Source material:

# # # #

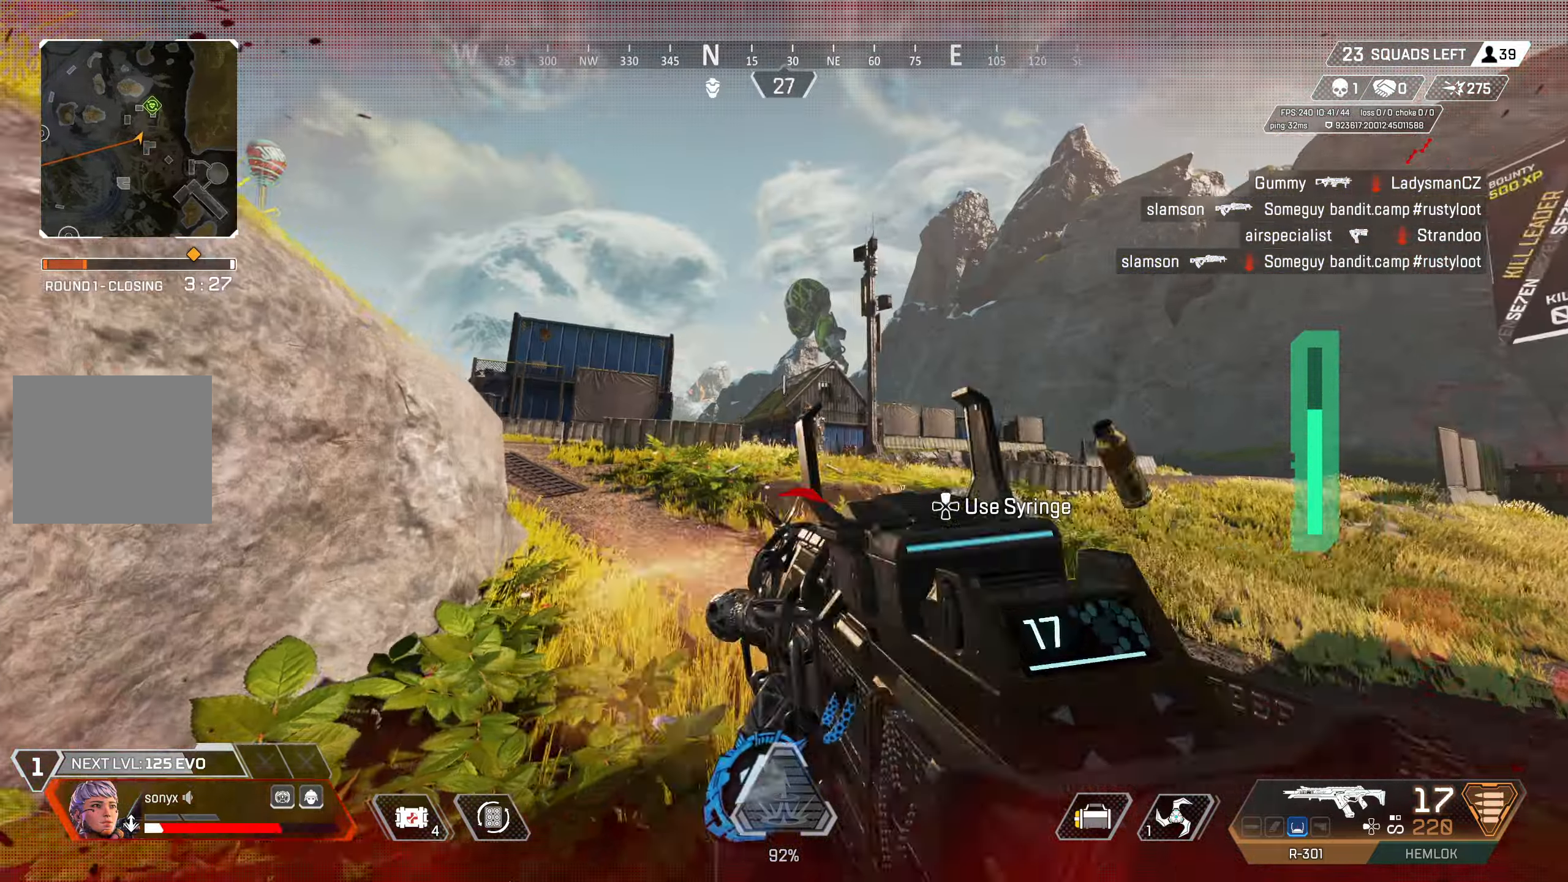
{"buttons": ["L2", "R2"], "left_stick": "up-right", "right_stick": "left", "events": [[17, "right_stick", "right"], [217, "right_stick", "left"], [350, "right_stick", "center"], [383, "left_stick", "up-right"], [450, "right_stick", "left"]]}
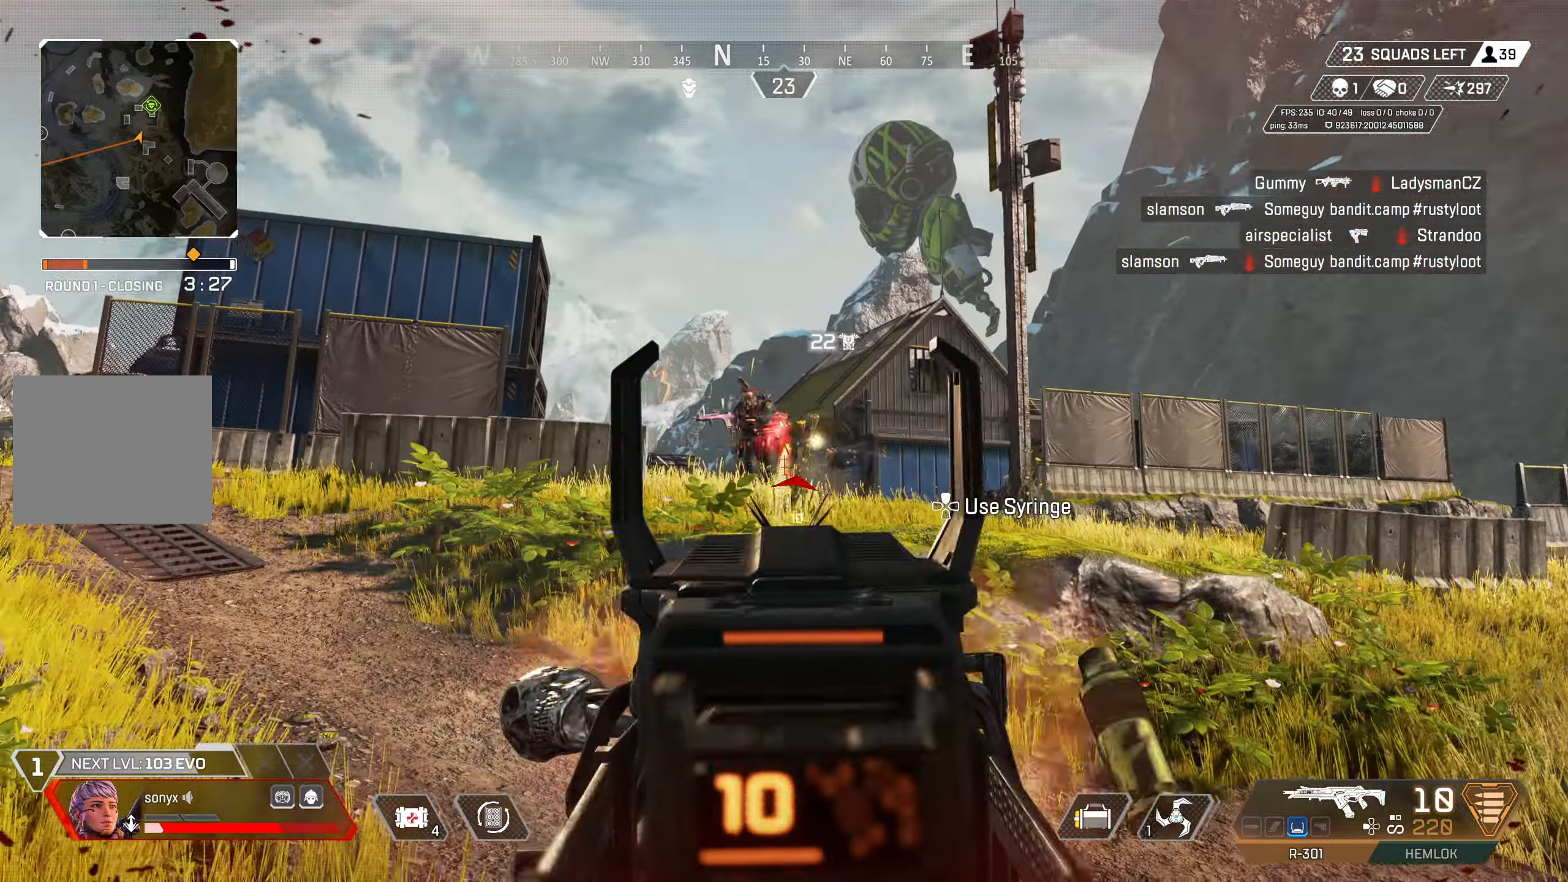
{"buttons": ["L2", "R2"], "left_stick": "up-right", "right_stick": "center", "events": [[133, "left_stick", "up-left"], [167, "right_stick", "up"], [217, "left_stick", "left"], [250, "right_stick", "left"], [317, "right_stick", "center"], [483, "left_stick", "up-right"]]}
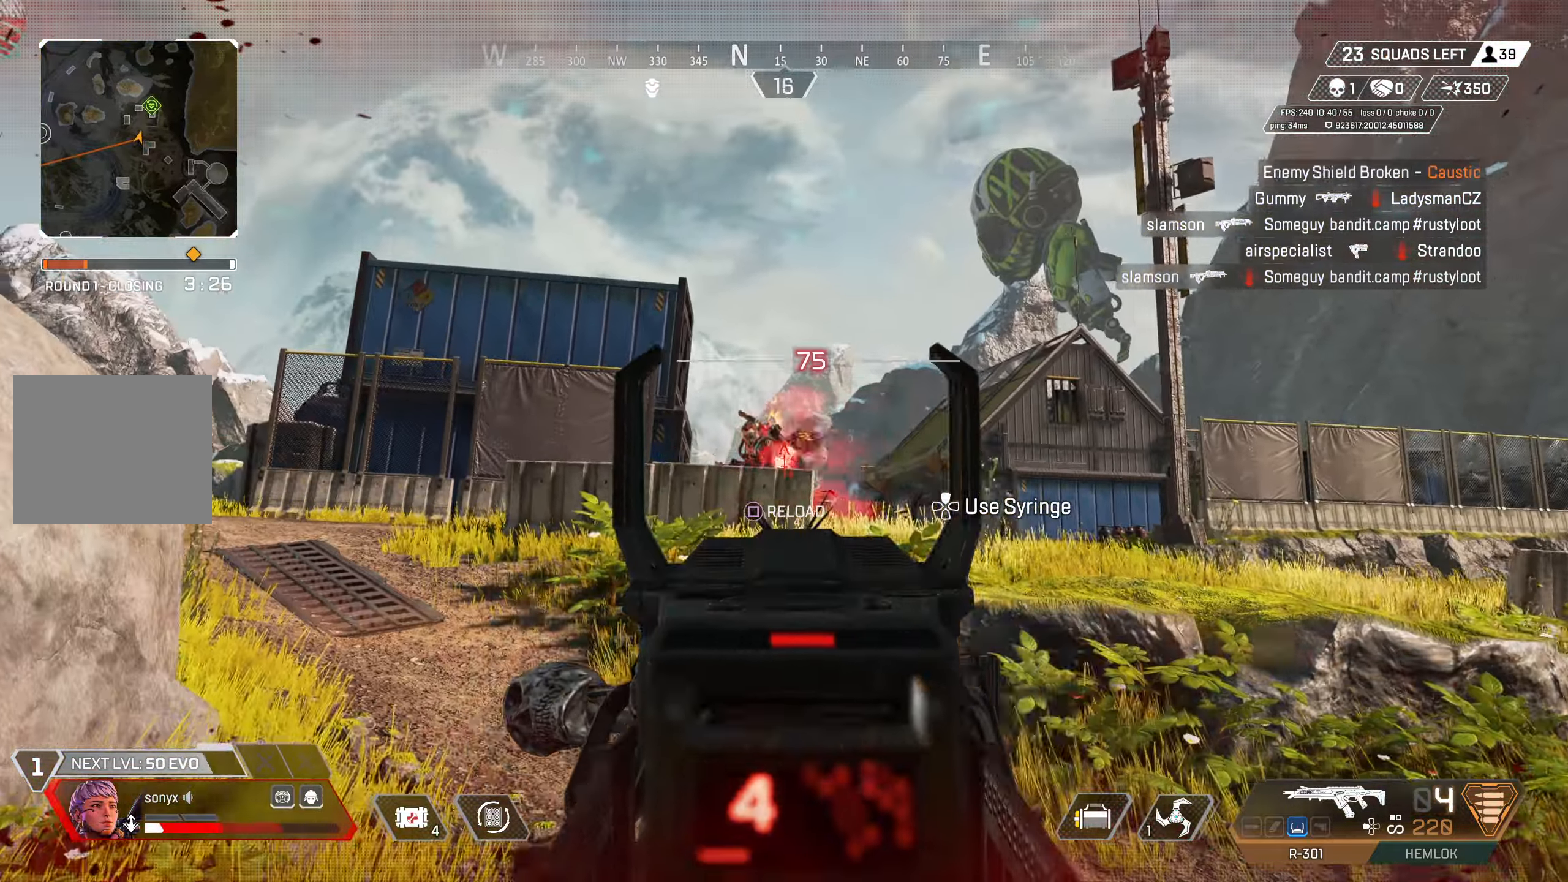
{"buttons": ["CROSS", "TRIANGLE", "R2"], "left_stick": "right", "right_stick": "center", "events": [[17, "right_stick", "left"], [50, "left_stick", "right"], [67, "right_stick", "down-left"], [217, "right_stick", "up-left"], [417, "right_stick", "center"], [467, "TRIANGLE", "down"], [500, "CROSS", "down"], [500, "L2", "up"]]}
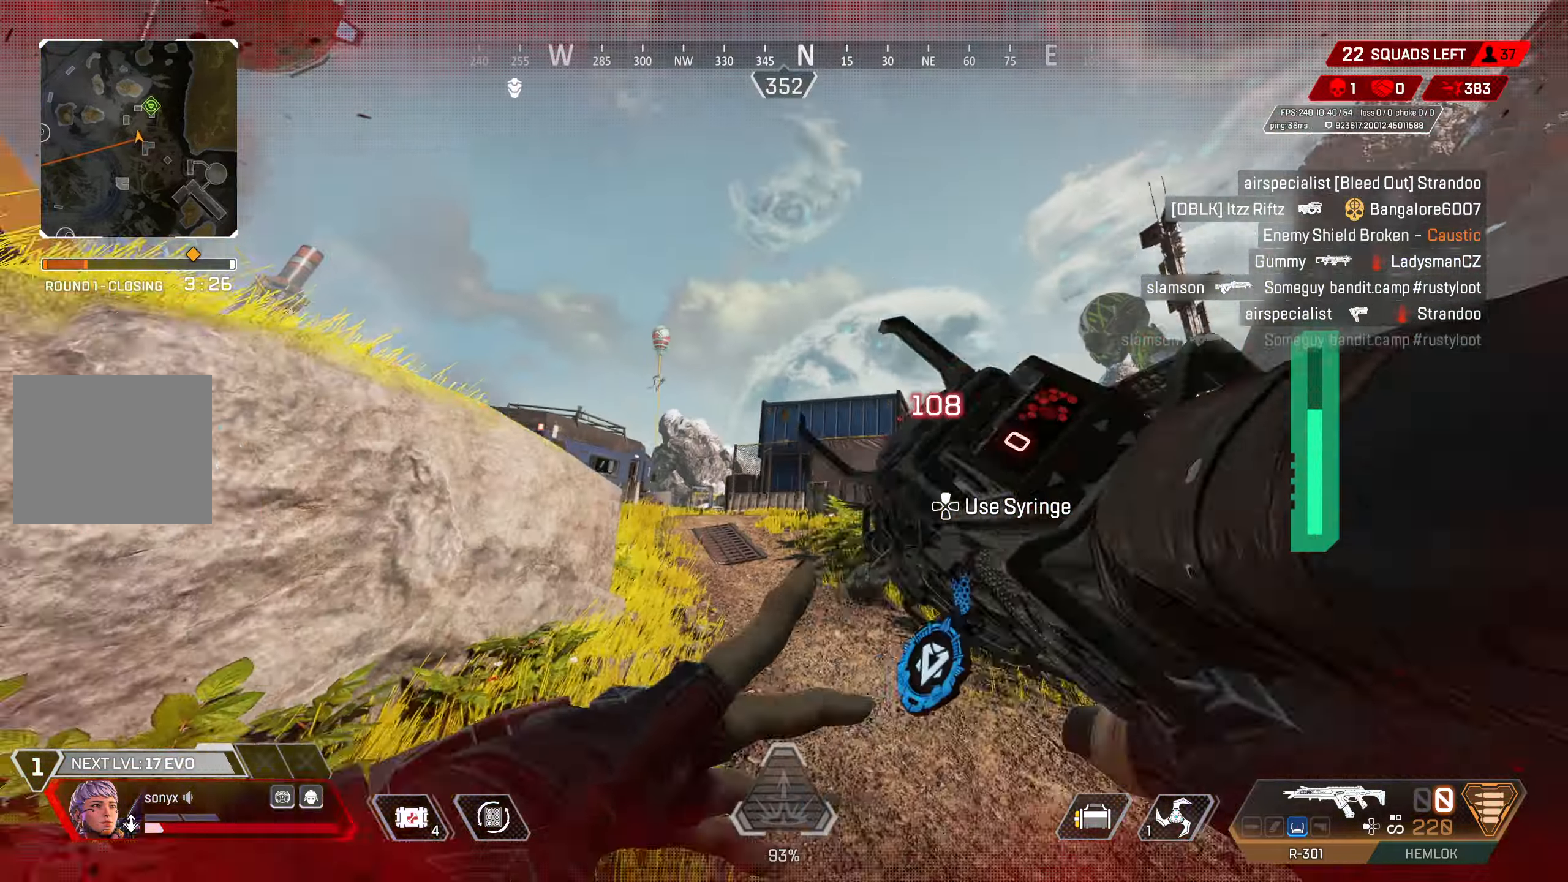
{"buttons": ["L2"], "left_stick": "right", "right_stick": "center", "events": [[33, "TRIANGLE", "up"], [67, "R2", "up"], [117, "CROSS", "up"], [150, "right_stick", "down"], [233, "right_stick", "center"], [483, "L2", "down"]]}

# # # #

Exercise description:
Since the pictures are not wanted, repeat only the rest of the material, exactly as given.

Result of this task:
{"buttons": ["L2", "R2"], "left_stick": "up-right", "right_stick": "left", "events": [[17, "right_stick", "right"], [217, "right_stick", "left"], [350, "right_stick", "center"], [383, "left_stick", "up-right"], [450, "right_stick", "left"]]}
{"buttons": ["L2", "R2"], "left_stick": "up-right", "right_stick": "center", "events": [[133, "left_stick", "up-left"], [167, "right_stick", "up"], [217, "left_stick", "left"], [250, "right_stick", "left"], [317, "right_stick", "center"], [483, "left_stick", "up-right"]]}
{"buttons": ["CROSS", "TRIANGLE", "R2"], "left_stick": "right", "right_stick": "center", "events": [[17, "right_stick", "left"], [50, "left_stick", "right"], [67, "right_stick", "down-left"], [217, "right_stick", "up-left"], [417, "right_stick", "center"], [467, "TRIANGLE", "down"], [500, "CROSS", "down"], [500, "L2", "up"]]}
{"buttons": ["L2"], "left_stick": "right", "right_stick": "center", "events": [[33, "TRIANGLE", "up"], [67, "R2", "up"], [117, "CROSS", "up"], [150, "right_stick", "down"], [233, "right_stick", "center"], [483, "L2", "down"]]}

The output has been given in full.